┌─ RECORDS SHOWN

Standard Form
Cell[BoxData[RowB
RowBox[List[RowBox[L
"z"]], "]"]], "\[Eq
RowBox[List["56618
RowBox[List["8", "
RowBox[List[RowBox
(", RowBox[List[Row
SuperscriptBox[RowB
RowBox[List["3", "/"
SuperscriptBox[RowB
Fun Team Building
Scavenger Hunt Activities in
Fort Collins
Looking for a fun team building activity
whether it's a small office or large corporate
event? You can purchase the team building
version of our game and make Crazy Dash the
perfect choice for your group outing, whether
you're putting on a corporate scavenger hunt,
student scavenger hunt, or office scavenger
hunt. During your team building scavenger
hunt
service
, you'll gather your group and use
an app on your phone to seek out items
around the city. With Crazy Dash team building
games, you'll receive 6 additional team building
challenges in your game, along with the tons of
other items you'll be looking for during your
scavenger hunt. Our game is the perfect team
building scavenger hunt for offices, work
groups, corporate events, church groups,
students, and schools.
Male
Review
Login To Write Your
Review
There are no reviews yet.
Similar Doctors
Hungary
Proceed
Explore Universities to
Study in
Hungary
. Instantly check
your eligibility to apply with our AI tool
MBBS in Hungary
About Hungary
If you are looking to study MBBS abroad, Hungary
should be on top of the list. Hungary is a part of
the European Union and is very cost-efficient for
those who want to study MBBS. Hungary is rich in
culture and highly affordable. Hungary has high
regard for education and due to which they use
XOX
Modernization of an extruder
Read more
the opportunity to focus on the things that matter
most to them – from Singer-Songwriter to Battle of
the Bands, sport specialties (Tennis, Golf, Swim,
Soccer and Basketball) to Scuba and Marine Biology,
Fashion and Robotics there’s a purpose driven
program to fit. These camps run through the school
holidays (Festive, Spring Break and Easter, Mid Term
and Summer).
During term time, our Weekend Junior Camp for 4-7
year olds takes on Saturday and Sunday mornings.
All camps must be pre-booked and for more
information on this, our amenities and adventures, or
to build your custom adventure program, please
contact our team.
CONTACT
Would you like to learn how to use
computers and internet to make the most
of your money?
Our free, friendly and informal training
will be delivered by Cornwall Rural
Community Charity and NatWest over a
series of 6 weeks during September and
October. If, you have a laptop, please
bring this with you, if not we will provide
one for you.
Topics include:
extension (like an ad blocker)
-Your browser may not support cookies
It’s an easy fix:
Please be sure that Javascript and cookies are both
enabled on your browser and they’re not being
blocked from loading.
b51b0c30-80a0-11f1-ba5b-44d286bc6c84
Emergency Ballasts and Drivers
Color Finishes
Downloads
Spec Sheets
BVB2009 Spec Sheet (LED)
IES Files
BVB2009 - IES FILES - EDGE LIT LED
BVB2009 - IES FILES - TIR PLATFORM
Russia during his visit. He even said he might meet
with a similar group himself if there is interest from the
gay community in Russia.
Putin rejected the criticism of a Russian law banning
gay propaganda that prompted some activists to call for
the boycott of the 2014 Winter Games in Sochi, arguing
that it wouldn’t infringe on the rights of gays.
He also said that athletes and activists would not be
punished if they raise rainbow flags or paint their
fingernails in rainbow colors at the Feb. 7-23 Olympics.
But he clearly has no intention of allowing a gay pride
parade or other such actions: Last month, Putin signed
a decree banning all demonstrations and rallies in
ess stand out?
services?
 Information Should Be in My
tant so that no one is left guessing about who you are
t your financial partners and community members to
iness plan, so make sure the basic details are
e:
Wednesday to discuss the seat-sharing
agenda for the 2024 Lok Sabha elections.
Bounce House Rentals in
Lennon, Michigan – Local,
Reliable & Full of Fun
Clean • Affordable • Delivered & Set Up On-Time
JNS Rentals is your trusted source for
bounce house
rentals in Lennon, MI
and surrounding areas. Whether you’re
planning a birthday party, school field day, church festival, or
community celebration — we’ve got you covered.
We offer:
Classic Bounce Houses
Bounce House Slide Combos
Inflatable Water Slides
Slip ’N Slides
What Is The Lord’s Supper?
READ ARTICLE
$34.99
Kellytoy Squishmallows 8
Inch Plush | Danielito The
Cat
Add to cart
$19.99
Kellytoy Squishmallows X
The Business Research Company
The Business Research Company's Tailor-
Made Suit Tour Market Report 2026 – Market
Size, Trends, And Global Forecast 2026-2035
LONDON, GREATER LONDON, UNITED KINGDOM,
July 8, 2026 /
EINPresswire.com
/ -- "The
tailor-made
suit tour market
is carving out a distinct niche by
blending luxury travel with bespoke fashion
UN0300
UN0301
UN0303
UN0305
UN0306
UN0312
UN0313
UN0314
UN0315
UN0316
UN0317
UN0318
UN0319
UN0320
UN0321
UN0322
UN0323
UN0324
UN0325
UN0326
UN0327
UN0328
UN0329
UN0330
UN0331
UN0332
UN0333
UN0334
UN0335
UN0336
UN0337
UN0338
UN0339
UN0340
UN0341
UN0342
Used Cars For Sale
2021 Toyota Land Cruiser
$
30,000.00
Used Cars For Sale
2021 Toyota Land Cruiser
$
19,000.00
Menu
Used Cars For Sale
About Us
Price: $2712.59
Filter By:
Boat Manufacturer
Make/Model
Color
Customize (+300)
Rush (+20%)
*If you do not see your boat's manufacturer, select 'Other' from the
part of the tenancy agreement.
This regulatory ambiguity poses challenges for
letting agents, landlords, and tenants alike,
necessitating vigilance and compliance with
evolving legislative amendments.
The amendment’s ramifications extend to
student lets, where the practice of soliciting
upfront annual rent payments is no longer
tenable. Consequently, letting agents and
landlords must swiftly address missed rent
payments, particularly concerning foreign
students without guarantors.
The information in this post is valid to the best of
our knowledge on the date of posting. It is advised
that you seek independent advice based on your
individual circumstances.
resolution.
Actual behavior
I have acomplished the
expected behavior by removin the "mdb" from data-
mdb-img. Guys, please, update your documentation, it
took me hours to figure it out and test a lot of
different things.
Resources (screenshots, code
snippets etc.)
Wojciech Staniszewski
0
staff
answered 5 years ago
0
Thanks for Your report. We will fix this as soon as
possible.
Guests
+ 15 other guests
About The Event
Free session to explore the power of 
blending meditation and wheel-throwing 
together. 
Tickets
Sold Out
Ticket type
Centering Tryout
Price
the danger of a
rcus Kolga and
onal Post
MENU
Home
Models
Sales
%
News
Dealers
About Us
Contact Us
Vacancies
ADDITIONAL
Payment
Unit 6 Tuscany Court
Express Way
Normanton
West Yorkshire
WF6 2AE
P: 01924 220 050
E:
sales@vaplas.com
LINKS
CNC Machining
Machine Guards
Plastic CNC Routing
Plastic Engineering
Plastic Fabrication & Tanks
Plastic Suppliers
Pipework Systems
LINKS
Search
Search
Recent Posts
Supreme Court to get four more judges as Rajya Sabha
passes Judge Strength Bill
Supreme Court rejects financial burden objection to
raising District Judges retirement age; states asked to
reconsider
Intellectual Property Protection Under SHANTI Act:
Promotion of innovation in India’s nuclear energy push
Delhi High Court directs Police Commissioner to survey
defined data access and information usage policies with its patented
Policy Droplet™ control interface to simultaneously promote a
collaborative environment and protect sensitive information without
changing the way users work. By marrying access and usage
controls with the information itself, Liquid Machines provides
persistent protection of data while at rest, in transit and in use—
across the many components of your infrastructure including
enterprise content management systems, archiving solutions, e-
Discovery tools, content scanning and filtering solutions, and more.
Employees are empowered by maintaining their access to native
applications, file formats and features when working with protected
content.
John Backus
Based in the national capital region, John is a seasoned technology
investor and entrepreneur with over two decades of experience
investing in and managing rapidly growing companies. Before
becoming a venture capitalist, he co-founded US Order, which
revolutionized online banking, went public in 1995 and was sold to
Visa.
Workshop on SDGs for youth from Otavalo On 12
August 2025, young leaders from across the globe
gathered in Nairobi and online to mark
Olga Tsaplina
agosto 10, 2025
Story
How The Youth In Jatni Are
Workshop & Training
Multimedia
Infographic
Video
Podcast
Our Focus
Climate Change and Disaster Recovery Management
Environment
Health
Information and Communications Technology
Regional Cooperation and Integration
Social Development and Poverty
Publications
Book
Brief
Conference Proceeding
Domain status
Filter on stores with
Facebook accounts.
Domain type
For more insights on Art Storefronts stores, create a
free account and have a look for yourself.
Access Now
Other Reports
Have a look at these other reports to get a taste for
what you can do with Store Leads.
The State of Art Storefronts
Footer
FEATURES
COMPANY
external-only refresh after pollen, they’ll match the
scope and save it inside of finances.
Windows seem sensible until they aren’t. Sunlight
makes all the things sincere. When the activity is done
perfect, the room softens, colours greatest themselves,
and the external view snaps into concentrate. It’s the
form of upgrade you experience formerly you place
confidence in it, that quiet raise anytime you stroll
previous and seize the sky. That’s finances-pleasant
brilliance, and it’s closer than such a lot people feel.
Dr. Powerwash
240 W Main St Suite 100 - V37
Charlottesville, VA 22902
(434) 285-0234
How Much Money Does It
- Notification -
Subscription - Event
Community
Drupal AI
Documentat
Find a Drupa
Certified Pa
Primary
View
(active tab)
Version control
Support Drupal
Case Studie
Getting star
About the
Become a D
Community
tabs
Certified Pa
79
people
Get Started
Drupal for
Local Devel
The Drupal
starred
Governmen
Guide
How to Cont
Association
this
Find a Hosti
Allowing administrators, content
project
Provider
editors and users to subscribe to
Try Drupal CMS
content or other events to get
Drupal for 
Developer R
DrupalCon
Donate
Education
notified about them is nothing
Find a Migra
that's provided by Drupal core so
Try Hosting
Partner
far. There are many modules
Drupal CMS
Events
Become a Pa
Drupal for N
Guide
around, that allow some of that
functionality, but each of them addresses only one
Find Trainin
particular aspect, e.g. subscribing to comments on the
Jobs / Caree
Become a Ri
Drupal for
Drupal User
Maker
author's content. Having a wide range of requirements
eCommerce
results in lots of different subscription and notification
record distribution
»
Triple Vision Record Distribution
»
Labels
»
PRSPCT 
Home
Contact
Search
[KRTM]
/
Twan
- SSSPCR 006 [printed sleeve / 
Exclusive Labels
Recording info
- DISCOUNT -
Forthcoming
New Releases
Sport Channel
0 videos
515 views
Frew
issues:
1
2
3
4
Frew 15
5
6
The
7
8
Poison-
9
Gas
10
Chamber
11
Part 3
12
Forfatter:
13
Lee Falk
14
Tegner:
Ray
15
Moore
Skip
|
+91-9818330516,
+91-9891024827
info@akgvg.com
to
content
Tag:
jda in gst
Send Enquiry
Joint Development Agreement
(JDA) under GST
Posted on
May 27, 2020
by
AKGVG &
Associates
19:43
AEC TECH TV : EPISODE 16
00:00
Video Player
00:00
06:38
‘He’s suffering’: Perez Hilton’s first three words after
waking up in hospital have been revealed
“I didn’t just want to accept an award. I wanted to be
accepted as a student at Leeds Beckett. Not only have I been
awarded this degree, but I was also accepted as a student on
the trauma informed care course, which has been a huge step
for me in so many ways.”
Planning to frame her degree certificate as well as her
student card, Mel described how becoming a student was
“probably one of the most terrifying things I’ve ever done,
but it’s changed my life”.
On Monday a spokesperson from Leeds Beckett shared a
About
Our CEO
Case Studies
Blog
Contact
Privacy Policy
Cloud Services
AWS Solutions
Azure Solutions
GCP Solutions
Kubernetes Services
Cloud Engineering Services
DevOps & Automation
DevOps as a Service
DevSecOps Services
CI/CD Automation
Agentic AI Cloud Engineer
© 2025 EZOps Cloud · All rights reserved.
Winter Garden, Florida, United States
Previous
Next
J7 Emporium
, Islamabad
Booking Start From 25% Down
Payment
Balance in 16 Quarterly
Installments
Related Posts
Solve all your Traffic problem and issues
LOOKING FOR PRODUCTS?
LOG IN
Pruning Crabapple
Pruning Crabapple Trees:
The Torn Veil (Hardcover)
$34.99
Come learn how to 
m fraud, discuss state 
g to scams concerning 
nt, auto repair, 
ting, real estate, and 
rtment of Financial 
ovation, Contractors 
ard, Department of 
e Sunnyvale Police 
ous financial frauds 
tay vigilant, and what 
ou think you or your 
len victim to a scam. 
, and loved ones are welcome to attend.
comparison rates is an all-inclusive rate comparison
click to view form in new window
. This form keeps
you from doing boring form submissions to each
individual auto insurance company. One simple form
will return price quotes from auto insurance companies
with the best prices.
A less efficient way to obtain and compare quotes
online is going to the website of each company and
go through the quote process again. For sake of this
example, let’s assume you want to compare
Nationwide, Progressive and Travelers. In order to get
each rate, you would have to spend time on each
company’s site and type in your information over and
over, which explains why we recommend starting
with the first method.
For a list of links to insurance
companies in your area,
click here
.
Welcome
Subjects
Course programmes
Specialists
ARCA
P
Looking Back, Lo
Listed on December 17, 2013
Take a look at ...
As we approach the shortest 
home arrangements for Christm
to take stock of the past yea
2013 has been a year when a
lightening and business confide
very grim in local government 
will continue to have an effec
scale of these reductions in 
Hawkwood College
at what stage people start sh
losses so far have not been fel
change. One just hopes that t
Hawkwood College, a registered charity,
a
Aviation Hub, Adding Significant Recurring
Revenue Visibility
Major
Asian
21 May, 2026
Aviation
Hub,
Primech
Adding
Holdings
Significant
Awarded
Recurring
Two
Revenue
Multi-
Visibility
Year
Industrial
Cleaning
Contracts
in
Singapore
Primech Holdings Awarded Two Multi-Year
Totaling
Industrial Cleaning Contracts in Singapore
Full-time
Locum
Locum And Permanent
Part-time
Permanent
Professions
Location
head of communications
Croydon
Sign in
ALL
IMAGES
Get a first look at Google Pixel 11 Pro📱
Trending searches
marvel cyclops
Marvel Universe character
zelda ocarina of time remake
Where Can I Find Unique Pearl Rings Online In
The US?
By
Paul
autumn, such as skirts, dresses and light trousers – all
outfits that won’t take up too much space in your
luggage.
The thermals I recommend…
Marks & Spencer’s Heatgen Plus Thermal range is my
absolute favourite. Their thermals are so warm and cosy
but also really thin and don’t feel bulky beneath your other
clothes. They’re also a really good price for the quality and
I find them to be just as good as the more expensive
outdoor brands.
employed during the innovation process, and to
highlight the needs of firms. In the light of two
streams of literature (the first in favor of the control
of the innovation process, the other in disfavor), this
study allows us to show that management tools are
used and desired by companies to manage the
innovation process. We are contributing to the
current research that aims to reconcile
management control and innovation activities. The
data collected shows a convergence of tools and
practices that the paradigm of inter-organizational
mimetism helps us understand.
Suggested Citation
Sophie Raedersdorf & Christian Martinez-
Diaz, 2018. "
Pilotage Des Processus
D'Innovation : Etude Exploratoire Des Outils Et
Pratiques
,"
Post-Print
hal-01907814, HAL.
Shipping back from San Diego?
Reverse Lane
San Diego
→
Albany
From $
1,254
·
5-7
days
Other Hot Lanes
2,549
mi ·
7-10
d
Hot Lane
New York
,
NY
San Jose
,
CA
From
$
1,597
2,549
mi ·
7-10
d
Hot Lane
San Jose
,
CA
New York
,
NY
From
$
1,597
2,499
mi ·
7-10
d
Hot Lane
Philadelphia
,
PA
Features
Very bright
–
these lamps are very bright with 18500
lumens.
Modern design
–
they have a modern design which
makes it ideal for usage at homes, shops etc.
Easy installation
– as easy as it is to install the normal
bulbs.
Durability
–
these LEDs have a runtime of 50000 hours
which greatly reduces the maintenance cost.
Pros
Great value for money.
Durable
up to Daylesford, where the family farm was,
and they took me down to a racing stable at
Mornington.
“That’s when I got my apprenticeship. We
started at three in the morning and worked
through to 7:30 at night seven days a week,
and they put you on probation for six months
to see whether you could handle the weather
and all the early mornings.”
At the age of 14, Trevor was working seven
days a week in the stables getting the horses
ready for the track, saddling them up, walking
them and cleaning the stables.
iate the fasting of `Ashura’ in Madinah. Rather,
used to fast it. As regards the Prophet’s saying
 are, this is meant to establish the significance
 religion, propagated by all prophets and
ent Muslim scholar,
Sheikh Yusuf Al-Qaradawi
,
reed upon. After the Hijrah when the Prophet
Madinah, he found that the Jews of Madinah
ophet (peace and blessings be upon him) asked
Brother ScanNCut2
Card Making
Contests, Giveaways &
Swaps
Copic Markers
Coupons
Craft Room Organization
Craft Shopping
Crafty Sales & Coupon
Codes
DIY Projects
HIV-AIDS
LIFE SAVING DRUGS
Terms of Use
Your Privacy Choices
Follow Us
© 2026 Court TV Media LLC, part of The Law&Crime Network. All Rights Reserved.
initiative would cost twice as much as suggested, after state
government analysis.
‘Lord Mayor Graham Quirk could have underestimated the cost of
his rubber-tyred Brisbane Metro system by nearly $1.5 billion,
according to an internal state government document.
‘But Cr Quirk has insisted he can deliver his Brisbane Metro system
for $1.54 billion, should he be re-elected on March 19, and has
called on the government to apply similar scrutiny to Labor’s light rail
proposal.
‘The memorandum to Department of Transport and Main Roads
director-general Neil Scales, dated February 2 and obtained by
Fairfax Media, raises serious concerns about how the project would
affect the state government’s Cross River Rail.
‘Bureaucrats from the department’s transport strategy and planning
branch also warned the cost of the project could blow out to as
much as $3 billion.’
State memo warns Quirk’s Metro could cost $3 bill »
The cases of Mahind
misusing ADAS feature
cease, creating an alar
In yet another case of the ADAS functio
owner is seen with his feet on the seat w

└─

Each line of the data that has the string "different" should be returned.

*WRITTEN RESPONSE*:
different things.
results in lots of different subscription and notification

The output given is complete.